When the Farabi Cinema Foundation chose Finding Farideh as Iran’s entry in the Academy Awards, the filmmakers ran into a problem. Although Iranian films had won the Foreign Language Academy Award in 2011 and 2016, U.S. sanctions against Iran imposed by the Trump administration put extra obstacles in their way. According to Moussavi and Ataee, “In order to send the DVDs and hard drives of Finding Farideh to the Academy, we had to put our trust in an old man we’d met at the airport who was heading to the United States. We will never forget that we watched him pile our precious film package atop his diabetes and cholesterol pills to take to New York, and from there send it to Los Angeles.” While the supporters of Parasite were spending a small fortune promoting their film, Moussavi and Ataee had to launch a second Indiegogo crowdfunding campaign.
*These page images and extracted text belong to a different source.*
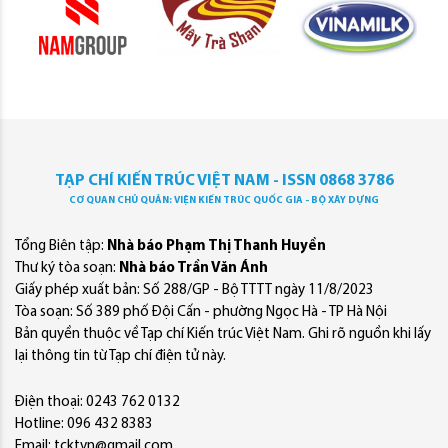
TẠP CHÍ KIẾN TRÚC VIỆT NAM - ISSN 0868 3786
CƠ QUAN CHỦ QUẢN: VIỆN KIẾN TRÚC QUỐC GIA - BỘ XÂY DỰNG
Tổng Biên tập:
Nhà báo Phạm Thị Thanh Huyền
Thư ký tòa soạn:
Nhà báo Trần Văn Ánh
Giấy phép xuất bản: Số 288/GP - Bộ TTTT ngày 11/8/2023
Tòa soạn: Số 389 phố Đội Cấn - phường Ngọc Hà - TP Hà Nội
Bản quyền thuộc về Tạp chí Kiến trúc Việt Nam. Ghi rõ nguồn khi lấy
lại thông tin từ Tạp chí điện tử này.
Điện thoại: 0243 762 0132
Hotline: 096 432 8383
Email: tcktvn@gmail.com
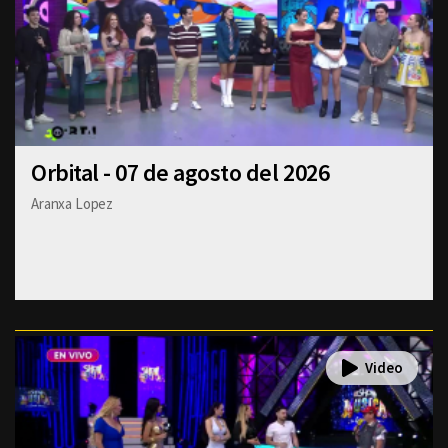
Orbital - 07 de agosto del 2026
Aranxa Lopez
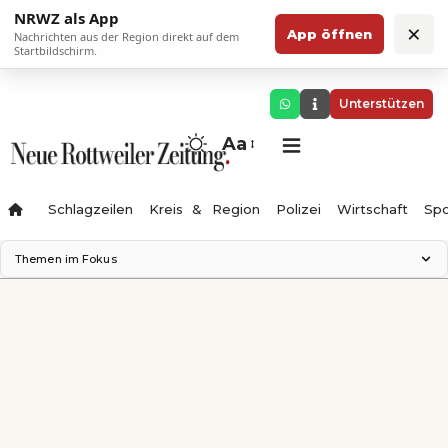
NRWZ als App
×
App öffnen
Nachrichten aus der Region direkt auf dem
Startbildschirm.
Unterstützen
Aa
Schlagzeilen
Kreis & Region
Polizei
Wirtschaft
Spo
Themen im Fokus
Landesgartenschau 2028
Science Center
Staatsmann: Theater & Denken
Ferienzauber '26
Testturm
Neckarline
Gäubahn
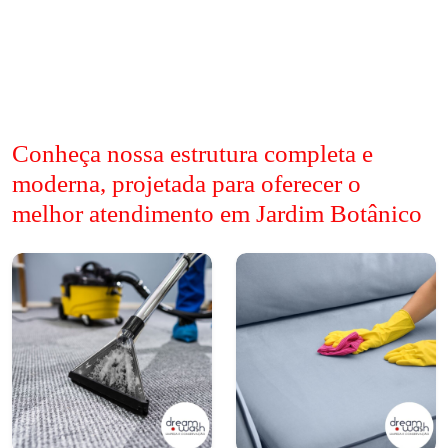
Conheça nossa estrutura completa e
moderna, projetada para oferecer o
melhor atendimento em Jardim Botânico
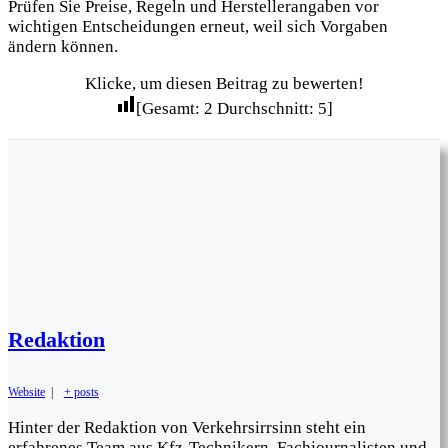
Prüfen Sie Preise, Regeln und Herstellerangaben vor
wichtigen Entscheidungen erneut, weil sich Vorgaben
ändern können.
Klicke, um diesen Beitrag zu bewerten!
[Gesamt:
2
Durchschnitt:
5
]
Redaktion
Website
|
+ posts
Hinter der Redaktion von Verkehrsirrsinn steht ein
erfahrenes Team aus Kfz-Technikern, Fachjournalisten und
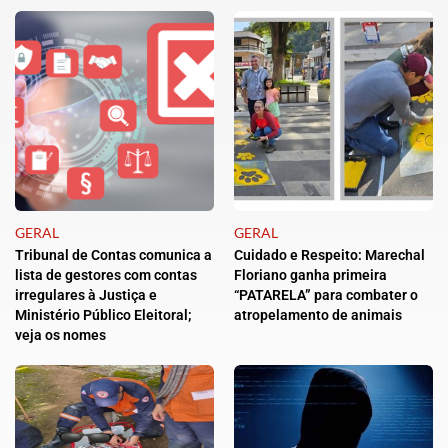
GERAL
GERAL
Tribunal de Contas comunica a
Cuidado e Respeito: Marechal
lista de gestores com contas
Floriano ganha primeira
irregulares à Justiça e
“PATARELA” para combater o
Ministério Público Eleitoral;
atropelamento de animais
veja os nomes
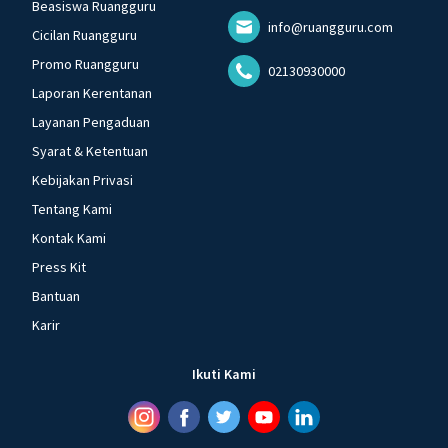
Beasiswa Ruangguru
info@ruangguru.com
Cicilan Ruangguru
Promo Ruangguru
02130930000
Laporan Kerentanan
Layanan Pengaduan
Syarat & Ketentuan
Kebijakan Privasi
Tentang Kami
Kontak Kami
Press Kit
Bantuan
Karir
Ikuti Kami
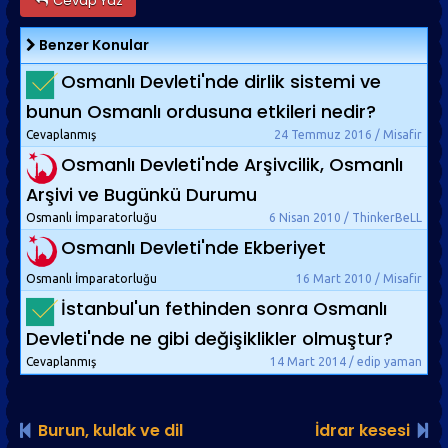
Cevap Yaz
Benzer Konular
Osmanlı Devleti'nde dirlik sistemi ve
bunun Osmanlı ordusuna etkileri nedir?
Cevaplanmış
24 Temmuz 2016 / Misafir
Osmanlı Devleti'nde Arşivcilik, Osmanlı
Arşivi ve Bugünkü Durumu
Osmanlı İmparatorluğu
6 Nisan 2010 / ThinkerBeLL
Osmanlı Devleti'nde Ekberiyet
Osmanlı İmparatorluğu
16 Mart 2010 / Misafir
İstanbul'un fethinden sonra Osmanlı
Devleti'nde ne gibi değişiklikler olmuştur?
Cevaplanmış
14 Mart 2014 / edip yaman
Burun, kulak ve dil
İdrar kesesi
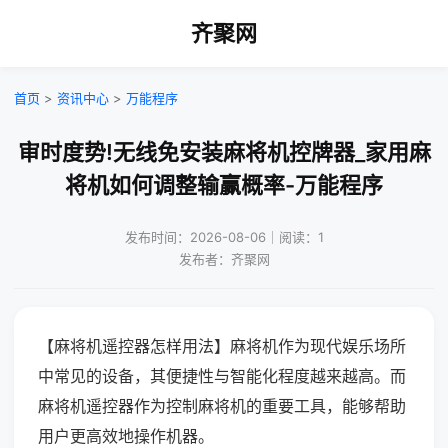
齐聚网
首页
>
资讯中心
>
万能程序
审时度势!无线免安装麻将机控牌器_家用麻
将机如何调整输赢概率-万能程序
发布时间：2026-08-06｜阅读：1
发布者：齐聚网
【麻将机遥控器怎样用法】麻将机作为现代娱乐场所
中常见的设备，其便捷性与智能化程度越来越高。而
麻将机遥控器作为控制麻将机的重要工具，能够帮助
用户更高效地操作机器。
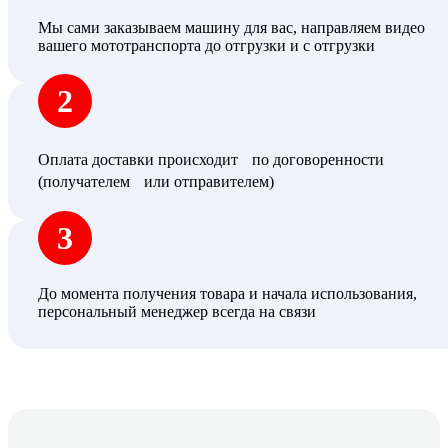
Мы сами заказываем машину для вас, направляем видео
вашего мототранспорта до отгрузки и с отгрузки
2
Оплата доставки происходит по договоренности
(получателем или отправителем)
3
До момента получения товара и начала использования,
персональный менеджер всегда на связи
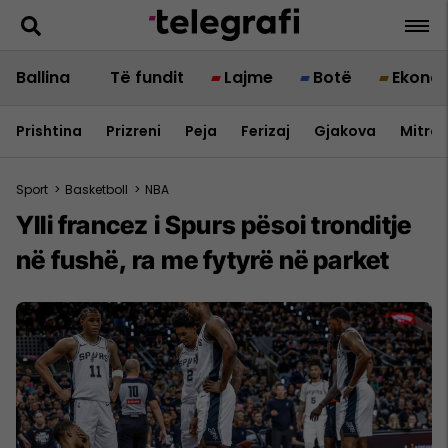
Ballina
Të fundit
Lajme
Botë
Ekono
Prishtina
Prizreni
Peja
Ferizaj
Gjakova
Mitrov
Sport
>
Basketboll
>
NBA
Ylli francez i Spurs pësoi tronditje
në fushë, ra me fytyrë në parket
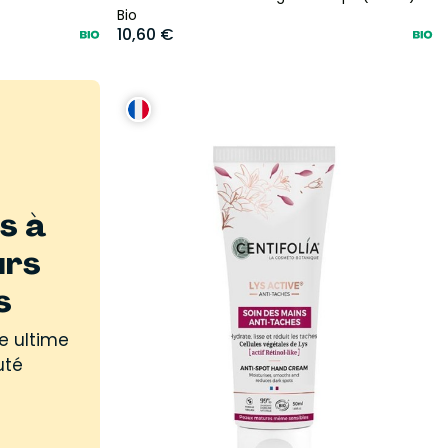
Bio
10,60 €
s à
urs
s
e ultime
uté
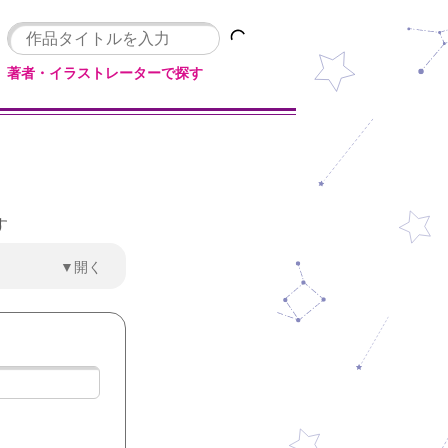
著者・イラストレーターで探す
す
▼開く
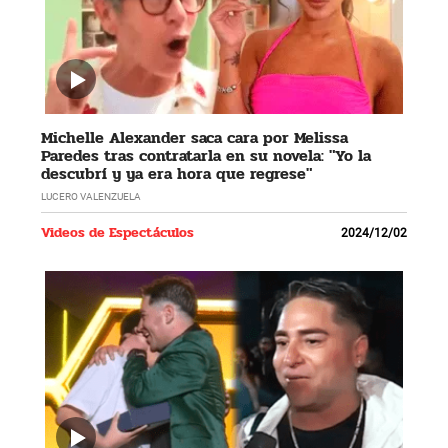
Michelle Alexander saca cara por Melissa
Paredes tras contratarla en su novela: "Yo la
descubrí y ya era hora que regrese"
LUCERO VALENZUELA
Videos de Espectáculos
2024/12/02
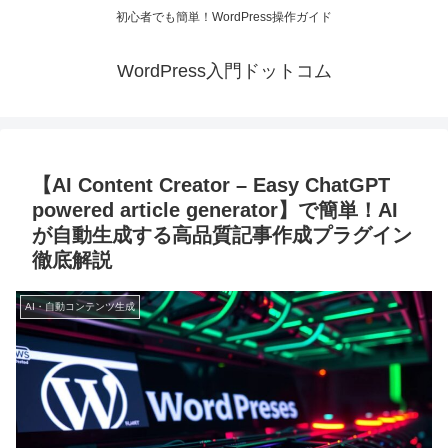
初心者でも簡単！WordPress操作ガイド
WordPress入門ドットコム
【AI Content Creator – Easy ChatGPT
powered article generator】で簡単！AI
が自動生成する高品質記事作成プラグイン
徹底解説
AI・自動コンテンツ生成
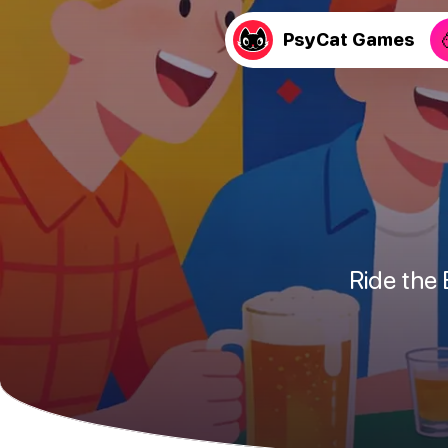
PsyCat Games
Ride the 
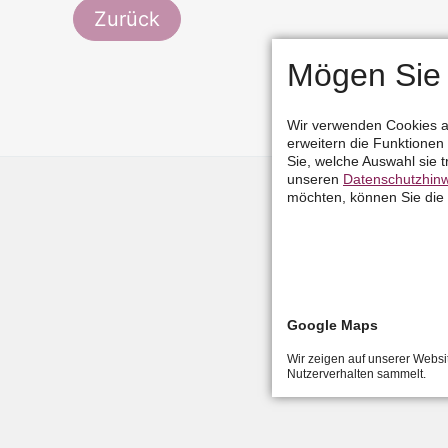
Zurück
Mögen Sie
Wir verwenden Cookies au
erweitern die Funktione
Sie, welche Auswahl sie t
unseren
Datenschutzhin
möchten, können Sie die
Google Maps
Wir zeigen auf unserer Websi
Nutzerverhalten sammelt.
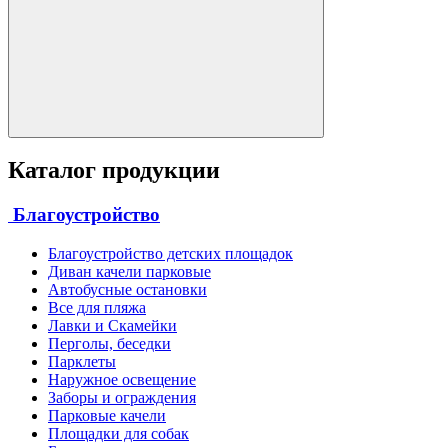
Каталог продукции
Благоустройство
Благоустройство детских площадок
Диван качели парковые
Автобусные остановки
Все для пляжа
Лавки и Скамейки
Перголы, беседки
Парклеты
Наружное освещение
Заборы и ограждения
Парковые качели
Площадки для собак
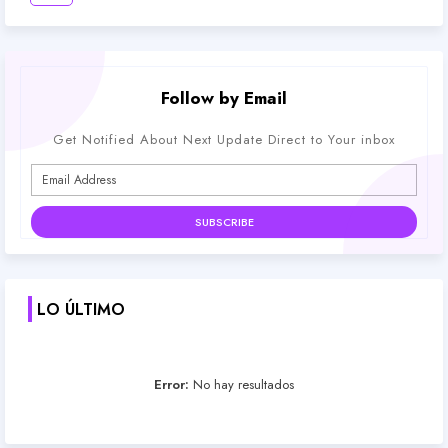
Follow by Email
Get Notified About Next Update Direct to Your inbox
LO ÚLTIMO
Error:
No hay resultados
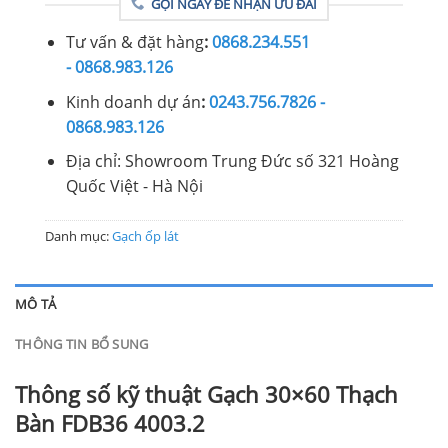
GỌI NGAY ĐỂ NHẬN ƯU ĐÃI
Tư vấn & đặt hàng
:
0868.234.551
- 0868.983.126
Kinh doanh dự án
:
0243.756.7826 -
0868.983.126
Địa chỉ: Showroom Trung Đức số 321 Hoàng
Quốc Việt - Hà Nội
Danh mục:
Gạch ốp lát
MÔ TẢ
THÔNG TIN BỔ SUNG
Thông số kỹ thuật Gạch 30×60 Thạch
Bàn FDB36 4003.2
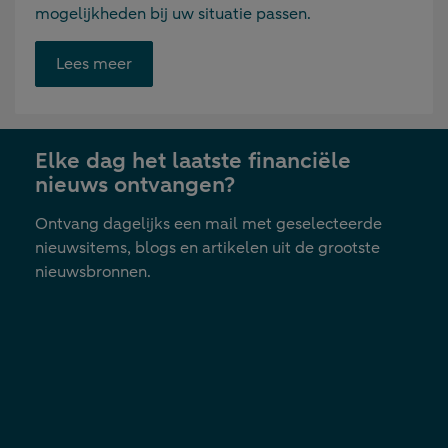
mogelijkheden bij uw situatie passen.
Opent
Lees meer
link
in
nieuwe
Elke dag het laatste financiële
tab
nieuws ontvangen?
Ontvang dagelijks een mail met geselecteerde
nieuwsitems, blogs en artikelen uit de grootste
nieuwsbronnen.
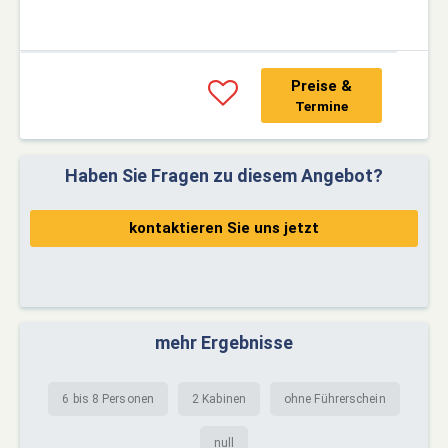
Preise &
Termine
Haben Sie Fragen zu diesem Angebot?
kontaktieren Sie uns jetzt
mehr Ergebnisse
6 bis 8 Personen
2 Kabinen
ohne Führerschein
null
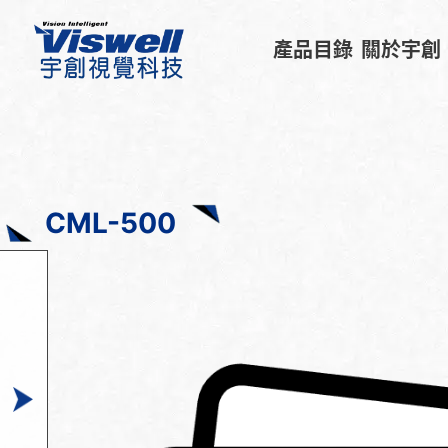
產品目錄
關於宇創
CML-500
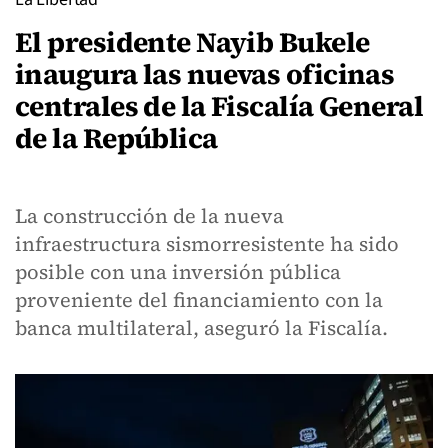
El presidente Nayib Bukele
inaugura las nuevas oficinas
centrales de la Fiscalía General
de la República
La construcción de la nueva
infraestructura sismorresistente ha sido
posible con una inversión pública
proveniente del financiamiento con la
banca multilateral, aseguró la Fiscalía.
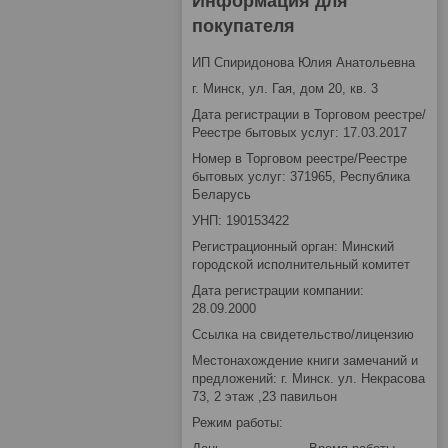
Информация для
покупателя
ИП Спиридонова Юлия Анатольевна
г. Минск, ул. Гая, дом 20, кв. 3
Дата регистрации в Торговом реестре/
Реестре бытовых услуг: 17.03.2017
Номер в Торговом реестре/Реестре
бытовых услуг: 371965, Республика
Беларусь
УНП: 190153422
Регистрационный орган: Минский
городской исполнительный комитет
Дата регистрации компании:
28.09.2000
Ссылка на свидетельство/лицензию
Местонахождение книги замечаний и
предложений: г. Минск. ул. Некрасова
73, 2 этаж ,23 павильон
Режим работы:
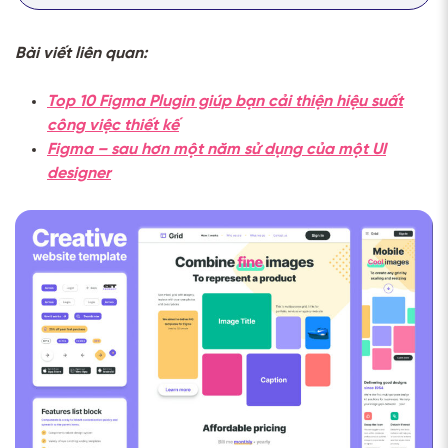
Bài viết liên quan:
Top 10 Figma Plugin giúp bạn cải thiện hiệu suất
công việc thiết kế
Figma – sau hơn một năm sử dụng của một UI
designer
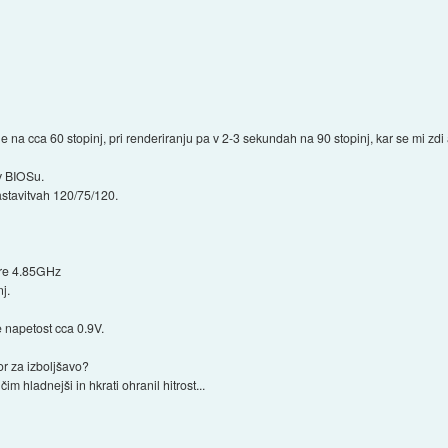
dle na cca 60 stopinj, pri renderiranju pa v 2-3 sekundah na 90 stopinj, kar se mi zd
 v BIOSu.
stavitvah 120/75/120.
ore 4.85GHz
j.
e napetost cca 0.9V.
tor za izboljšavo?
im hladnejši in hkrati ohranil hitrost...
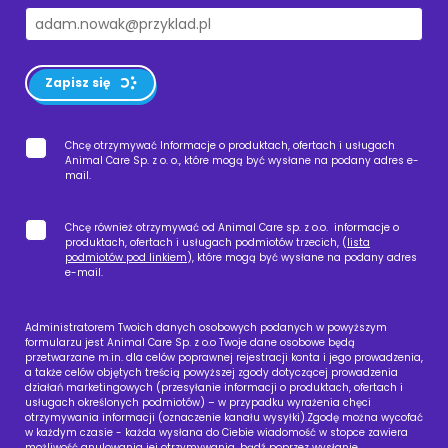
Zapisz się
Chcę otrzymywać Informacje o produktach, ofertach i usługach
Animal Care Sp. z o. o., które mogą być wysłane na podany adres e-
mail.
Chcę również otrzymywać od Animal Care sp. z o.o. informacje o
produktach, ofertach i usługach podmiotów trzecich, (
lista
podmiotów pod linkiem
), które mogą być wysłane na podany adres
e-mail.
Administratorem Twoich danych osobowych podanych w powyższym
formularzu jest Animal Care Sp. z o.o Twoje dane osobowe będą
przetwarzane m.in. dla celów poprawnej rejestracji konta i jego prowadzenia,
a także celów objętych treścią powyższej zgody dotyczącej prowadzenia
działań marketingowych (przesyłanie informacji o produktach, ofertach i
usługach określonych podmiotów) – w przypadku wyrażenia chęci
otrzymywania informacji (oznaczenie kanału wysyłki).Zgodę można wycofać
w każdym czasie - każda wysłana do Ciebie wiadomość w stopce zawiera
możliwość anulowania jej otrzymywania, bądź poprzez wysłanie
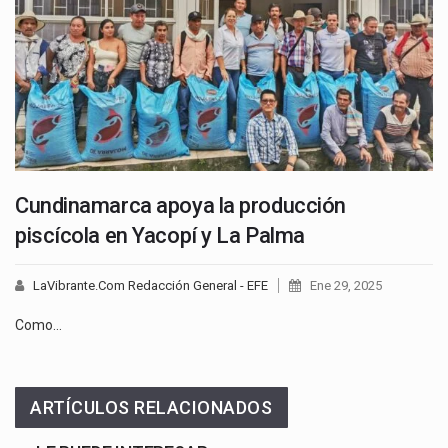
Cundinamarca apoya la producción
piscícola en Yacopí y La Palma
LaVibrante.Com Redacción General - EFE
Ene 29, 2025
Como…
ARTÍCULOS RELACIONADOS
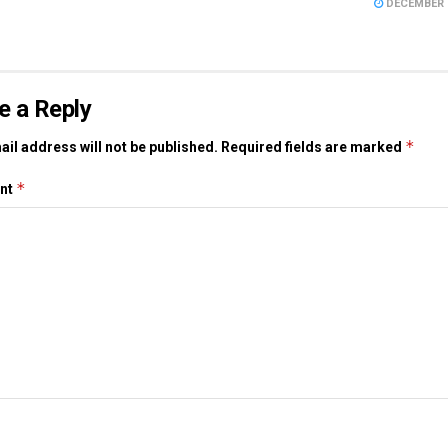
DECEMBER 1
e a Reply
*
il address will not be published.
Required fields are marked
*
nt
Thanks to 92 backers, they raised $17,397. In the end, Moussavi and Ataee could not travel to Los Angeles, but Farideh, as a Dutch citizen, was able to attend U.S. screenings.

At the Asian World Film Festival in Culver City, California, I had the pleasure of sitting down with Farideh twice. I found her not just a charming proponent of her own story, but an advocate for Iranian adoptees. I watched as she met with two other Iranian adoptees she had met online and with Emilia Karpaty, the former director of the orphanage from which she was adopted in 1977. I only wish more people could get the chance to view the film about Farideh’s search.